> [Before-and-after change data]
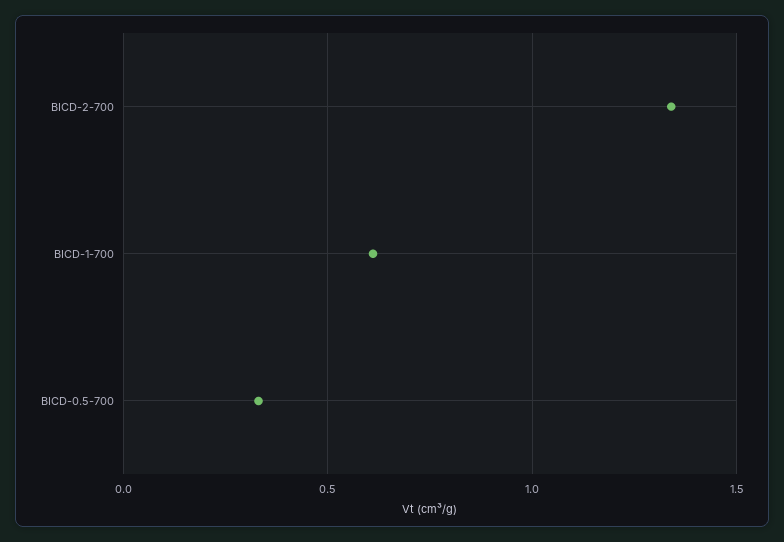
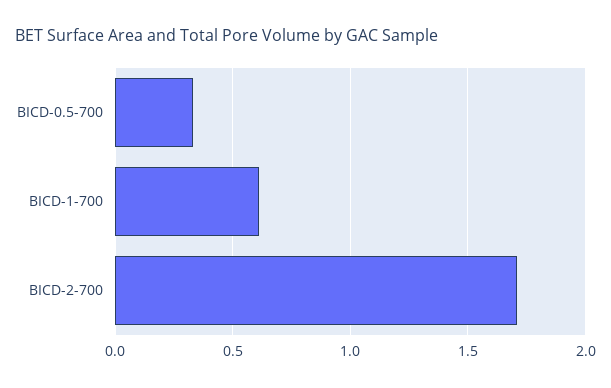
  {
-   "BICD-2-700": 1.35,
+   "BICD-2-700": 1.7,
    "BICD-1-700": 0.6,
    "BICD-0.5-700": 0.35
  }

> [EXERCISE DETAILS]
Starting from the data above, filter for lines with "BICD" and copy each one.

> [WRITTEN RESPONSE]
-   "BICD-2-700": 1.35,
+   "BICD-2-700": 1.7,
    "BICD-1-700": 0.6,
    "BICD-0.5-700": 0.35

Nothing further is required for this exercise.